ACTION ITEM
Pull out every line in the material below that contains the word "House", and copy each such line in full.

RECORDS SHOWN
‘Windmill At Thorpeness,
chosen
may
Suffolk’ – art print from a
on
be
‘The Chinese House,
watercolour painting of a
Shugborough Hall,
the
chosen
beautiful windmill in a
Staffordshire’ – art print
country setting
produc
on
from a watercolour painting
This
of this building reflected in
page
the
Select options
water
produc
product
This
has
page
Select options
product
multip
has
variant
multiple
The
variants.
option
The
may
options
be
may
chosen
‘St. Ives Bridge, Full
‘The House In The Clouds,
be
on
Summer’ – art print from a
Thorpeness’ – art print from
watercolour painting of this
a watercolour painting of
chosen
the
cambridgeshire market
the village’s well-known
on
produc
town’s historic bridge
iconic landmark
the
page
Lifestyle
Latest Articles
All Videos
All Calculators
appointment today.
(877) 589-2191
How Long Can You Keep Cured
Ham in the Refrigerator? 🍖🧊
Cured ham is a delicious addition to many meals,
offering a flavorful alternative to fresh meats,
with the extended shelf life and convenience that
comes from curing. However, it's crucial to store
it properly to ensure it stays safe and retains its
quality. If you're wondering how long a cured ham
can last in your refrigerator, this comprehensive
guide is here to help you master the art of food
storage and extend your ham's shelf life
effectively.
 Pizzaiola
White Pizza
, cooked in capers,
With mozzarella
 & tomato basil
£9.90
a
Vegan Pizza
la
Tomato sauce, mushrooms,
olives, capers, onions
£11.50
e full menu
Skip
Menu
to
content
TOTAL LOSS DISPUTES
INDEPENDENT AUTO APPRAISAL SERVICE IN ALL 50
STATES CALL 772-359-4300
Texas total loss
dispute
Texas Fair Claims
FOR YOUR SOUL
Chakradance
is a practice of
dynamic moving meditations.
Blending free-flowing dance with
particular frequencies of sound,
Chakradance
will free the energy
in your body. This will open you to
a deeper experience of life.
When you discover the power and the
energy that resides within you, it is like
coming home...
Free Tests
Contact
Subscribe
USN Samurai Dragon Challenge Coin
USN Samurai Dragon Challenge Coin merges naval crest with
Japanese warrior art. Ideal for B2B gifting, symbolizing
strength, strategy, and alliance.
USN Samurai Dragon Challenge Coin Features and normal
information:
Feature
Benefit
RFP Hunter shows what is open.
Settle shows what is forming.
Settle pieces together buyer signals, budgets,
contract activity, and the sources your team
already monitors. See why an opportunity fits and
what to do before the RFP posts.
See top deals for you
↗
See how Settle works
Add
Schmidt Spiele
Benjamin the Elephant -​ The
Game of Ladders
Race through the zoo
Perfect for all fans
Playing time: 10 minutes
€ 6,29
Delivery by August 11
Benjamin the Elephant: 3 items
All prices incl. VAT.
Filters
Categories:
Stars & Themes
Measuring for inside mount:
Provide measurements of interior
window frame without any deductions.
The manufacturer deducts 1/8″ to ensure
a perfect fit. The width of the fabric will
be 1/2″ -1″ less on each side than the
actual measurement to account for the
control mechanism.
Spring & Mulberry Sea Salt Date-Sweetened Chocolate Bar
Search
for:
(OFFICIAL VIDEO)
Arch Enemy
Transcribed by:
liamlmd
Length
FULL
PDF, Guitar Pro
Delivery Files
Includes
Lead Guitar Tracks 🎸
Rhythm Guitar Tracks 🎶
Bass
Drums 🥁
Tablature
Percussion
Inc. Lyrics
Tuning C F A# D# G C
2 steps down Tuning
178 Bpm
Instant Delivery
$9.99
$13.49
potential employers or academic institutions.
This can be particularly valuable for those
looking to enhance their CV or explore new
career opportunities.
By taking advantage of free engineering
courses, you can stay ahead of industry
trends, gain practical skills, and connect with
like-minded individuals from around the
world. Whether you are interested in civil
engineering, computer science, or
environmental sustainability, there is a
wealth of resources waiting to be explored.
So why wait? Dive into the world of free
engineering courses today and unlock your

OUTPUT OF THE EXERCISE
‘The Chinese House,
‘The House In The Clouds,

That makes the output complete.